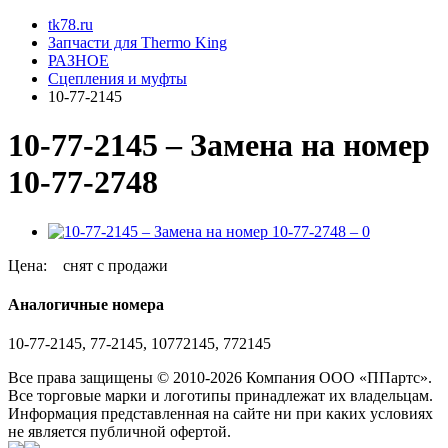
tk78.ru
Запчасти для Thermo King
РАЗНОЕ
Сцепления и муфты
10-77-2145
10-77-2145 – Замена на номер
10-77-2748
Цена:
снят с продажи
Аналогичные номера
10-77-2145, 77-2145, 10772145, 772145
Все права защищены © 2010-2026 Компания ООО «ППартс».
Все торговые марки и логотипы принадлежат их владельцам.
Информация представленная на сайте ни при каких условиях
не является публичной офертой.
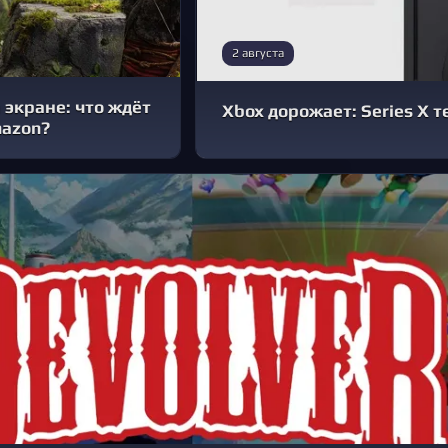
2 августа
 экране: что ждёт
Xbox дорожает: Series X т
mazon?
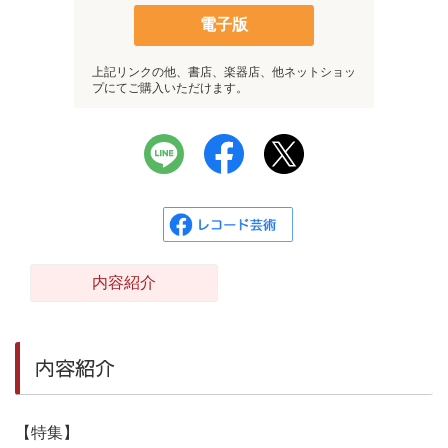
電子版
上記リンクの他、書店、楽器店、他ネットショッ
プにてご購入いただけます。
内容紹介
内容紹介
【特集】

━━━━━━━━━━━━━━━━

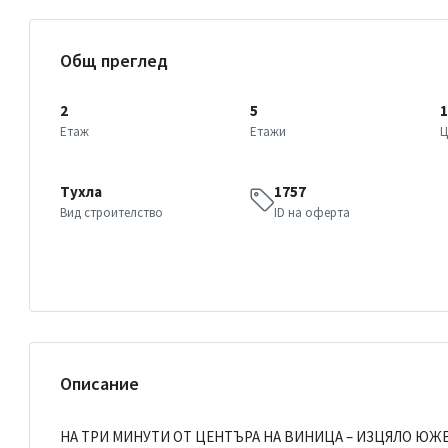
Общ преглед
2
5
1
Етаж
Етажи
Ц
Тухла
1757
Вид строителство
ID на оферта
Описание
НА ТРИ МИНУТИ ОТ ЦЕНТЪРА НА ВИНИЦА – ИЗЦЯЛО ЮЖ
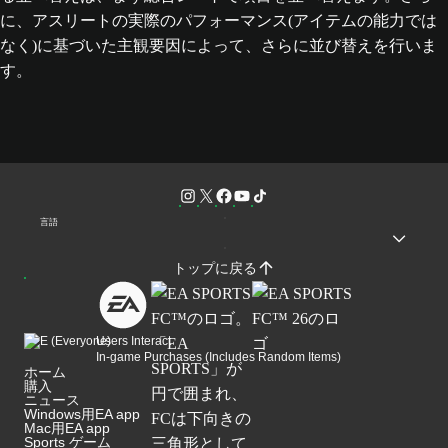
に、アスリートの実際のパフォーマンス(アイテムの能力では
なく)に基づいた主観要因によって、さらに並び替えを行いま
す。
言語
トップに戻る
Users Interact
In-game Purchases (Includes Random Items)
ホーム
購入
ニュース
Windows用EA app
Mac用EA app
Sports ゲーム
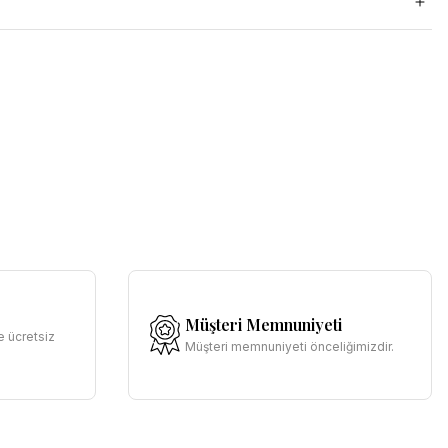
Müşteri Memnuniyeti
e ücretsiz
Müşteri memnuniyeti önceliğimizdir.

━━━━━━━━━━━━━━━━

From the records above, copy only the lines running from the line containing "に、アスリートの実際のパフォーマンス(アイテムの能力では" to the line containing "Müşteri memnuniyeti önceliğimizdir.", both ends included. Leave the pictures out.

に、アスリートの実際のパフォーマンス(アイテムの能力では
なく)に基づいた主観要因によって、さらに並び替えを行いま
す。
言語
トップに戻る
Users Interact
In-game Purchases (Includes Random Items)
ホーム
購入
ニュース
Windows用EA app
Mac用EA app
Sports ゲーム
Müşteri Memnuniyeti
e ücretsiz
Müşteri memnuniyeti önceliğimizdir.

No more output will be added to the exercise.